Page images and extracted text
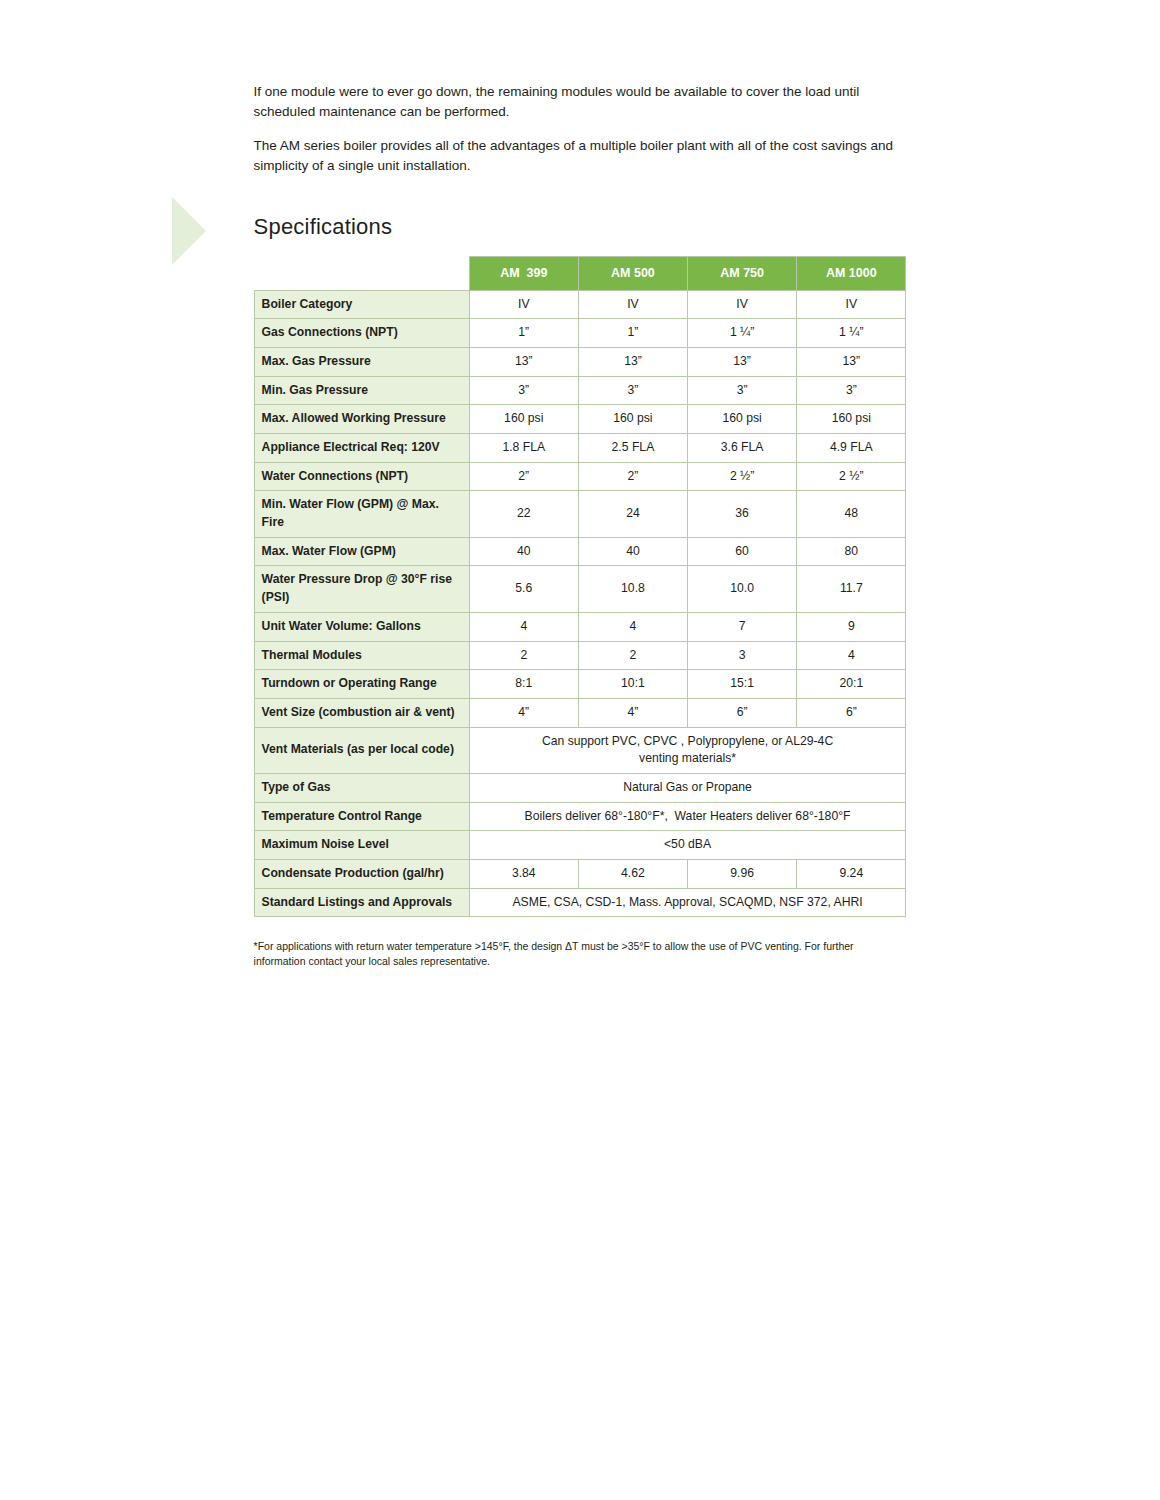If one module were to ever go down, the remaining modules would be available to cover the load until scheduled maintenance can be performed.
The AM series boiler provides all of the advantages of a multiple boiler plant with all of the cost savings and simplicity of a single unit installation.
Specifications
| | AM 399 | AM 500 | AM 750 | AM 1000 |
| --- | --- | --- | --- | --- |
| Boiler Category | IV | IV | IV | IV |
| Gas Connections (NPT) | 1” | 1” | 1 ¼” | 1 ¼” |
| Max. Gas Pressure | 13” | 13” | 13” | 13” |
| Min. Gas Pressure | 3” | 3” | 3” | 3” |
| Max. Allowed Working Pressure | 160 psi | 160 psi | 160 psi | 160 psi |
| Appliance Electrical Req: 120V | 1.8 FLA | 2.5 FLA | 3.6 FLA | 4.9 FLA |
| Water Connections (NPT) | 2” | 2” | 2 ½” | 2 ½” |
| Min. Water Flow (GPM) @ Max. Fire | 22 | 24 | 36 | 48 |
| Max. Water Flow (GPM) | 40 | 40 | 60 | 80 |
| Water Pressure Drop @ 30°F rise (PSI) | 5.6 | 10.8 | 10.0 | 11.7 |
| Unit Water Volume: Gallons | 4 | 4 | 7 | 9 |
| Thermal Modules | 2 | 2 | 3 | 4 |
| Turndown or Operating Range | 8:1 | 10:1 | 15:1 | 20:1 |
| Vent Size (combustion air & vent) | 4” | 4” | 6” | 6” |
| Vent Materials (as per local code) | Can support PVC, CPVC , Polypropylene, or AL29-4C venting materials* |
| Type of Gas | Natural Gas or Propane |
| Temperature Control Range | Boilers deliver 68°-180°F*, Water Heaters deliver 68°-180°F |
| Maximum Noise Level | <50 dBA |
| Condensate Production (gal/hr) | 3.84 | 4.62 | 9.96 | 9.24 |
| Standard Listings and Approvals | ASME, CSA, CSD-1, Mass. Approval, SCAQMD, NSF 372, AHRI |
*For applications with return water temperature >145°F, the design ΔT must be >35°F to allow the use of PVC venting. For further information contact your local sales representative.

* * *

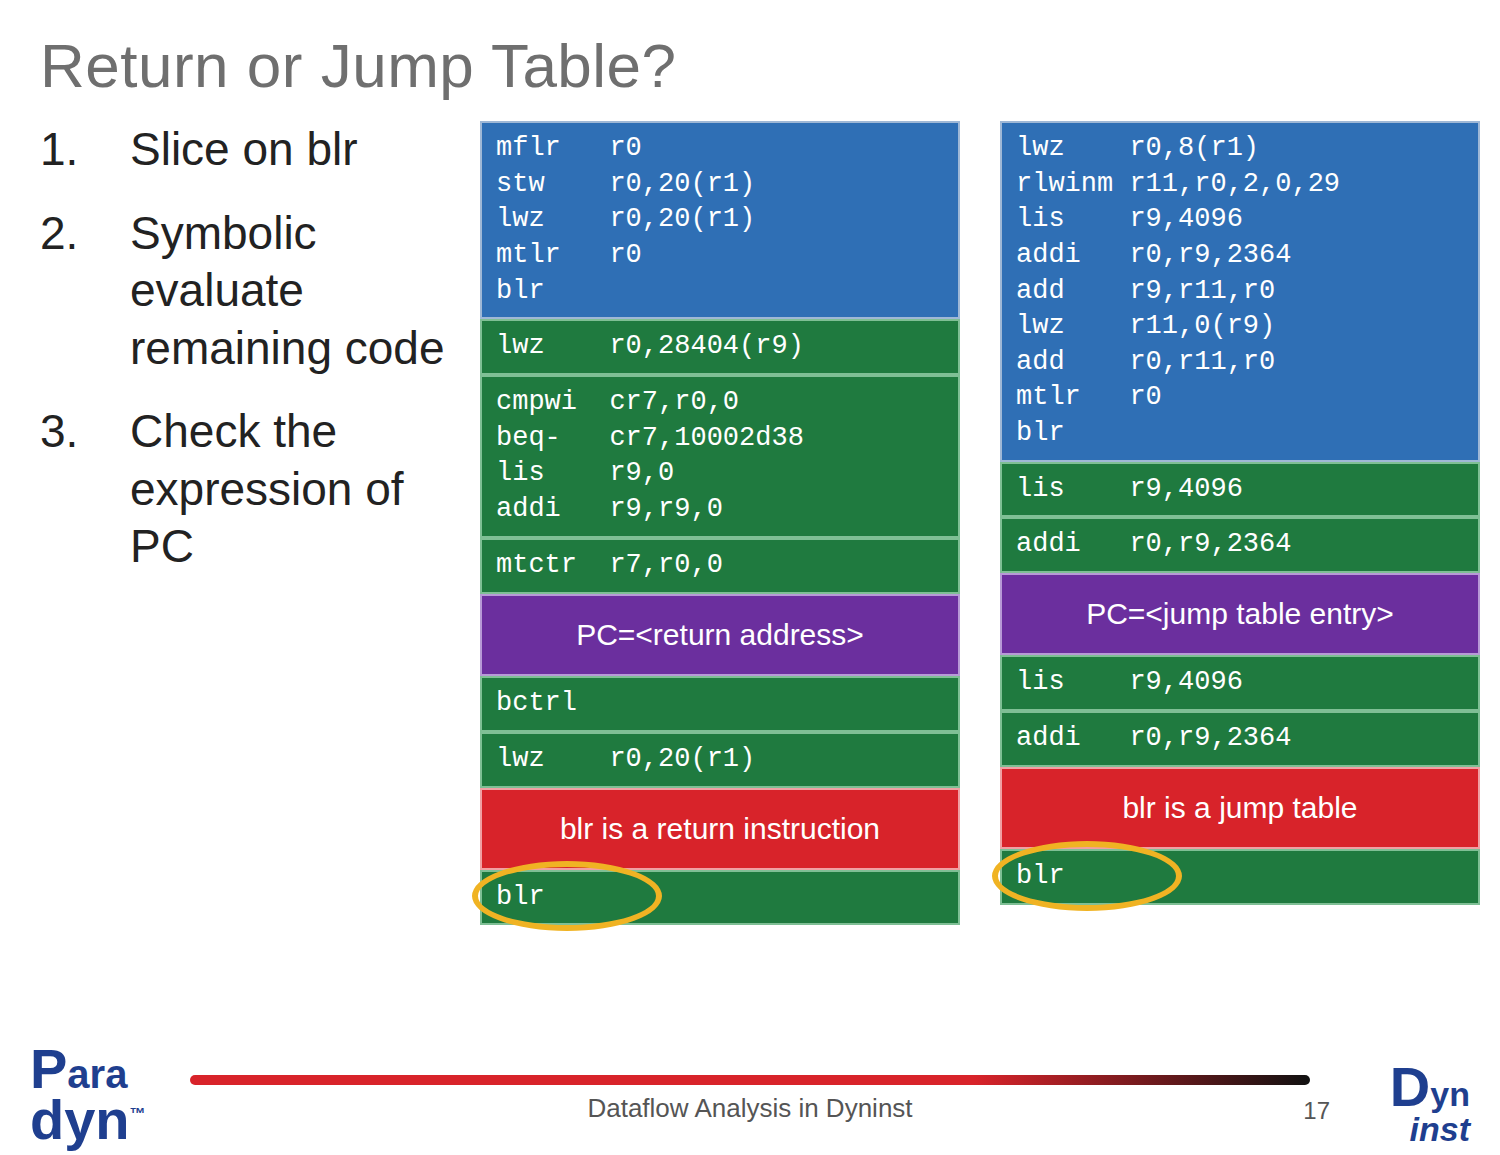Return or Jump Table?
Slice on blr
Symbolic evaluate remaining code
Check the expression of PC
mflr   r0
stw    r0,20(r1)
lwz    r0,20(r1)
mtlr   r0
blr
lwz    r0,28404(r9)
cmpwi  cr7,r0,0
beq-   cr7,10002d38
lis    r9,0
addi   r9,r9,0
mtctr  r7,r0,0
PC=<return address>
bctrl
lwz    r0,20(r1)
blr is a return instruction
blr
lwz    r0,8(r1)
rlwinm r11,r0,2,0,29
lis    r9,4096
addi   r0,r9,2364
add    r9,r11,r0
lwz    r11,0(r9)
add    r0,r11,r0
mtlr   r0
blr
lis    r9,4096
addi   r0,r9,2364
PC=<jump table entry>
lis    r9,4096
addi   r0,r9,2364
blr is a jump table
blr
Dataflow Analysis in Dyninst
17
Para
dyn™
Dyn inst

YOUR OBJECTIVE
Working from the entries above, please transcribe only the lines from the line with "If one module" through the line with "15:1 | 20:1 |", exactly, with both end lines and without pictures.

TASK RESULT
If one module were to ever go down, the remaining modules would be available to cover the load until scheduled maintenance can be performed.
The AM series boiler provides all of the advantages of a multiple boiler plant with all of the cost savings and simplicity of a single unit installation.
Specifications
| | AM 399 | AM 500 | AM 750 | AM 1000 |
| --- | --- | --- | --- | --- |
| Boiler Category | IV | IV | IV | IV |
| Gas Connections (NPT) | 1” | 1” | 1 ¼” | 1 ¼” |
| Max. Gas Pressure | 13” | 13” | 13” | 13” |
| Min. Gas Pressure | 3” | 3” | 3” | 3” |
| Max. Allowed Working Pressure | 160 psi | 160 psi | 160 psi | 160 psi |
| Appliance Electrical Req: 120V | 1.8 FLA | 2.5 FLA | 3.6 FLA | 4.9 FLA |
| Water Connections (NPT) | 2” | 2” | 2 ½” | 2 ½” |
| Min. Water Flow (GPM) @ Max. Fire | 22 | 24 | 36 | 48 |
| Max. Water Flow (GPM) | 40 | 40 | 60 | 80 |
| Water Pressure Drop @ 30°F rise (PSI) | 5.6 | 10.8 | 10.0 | 11.7 |
| Unit Water Volume: Gallons | 4 | 4 | 7 | 9 |
| Thermal Modules | 2 | 2 | 3 | 4 |
| Turndown or Operating Range | 8:1 | 10:1 | 15:1 | 20:1 |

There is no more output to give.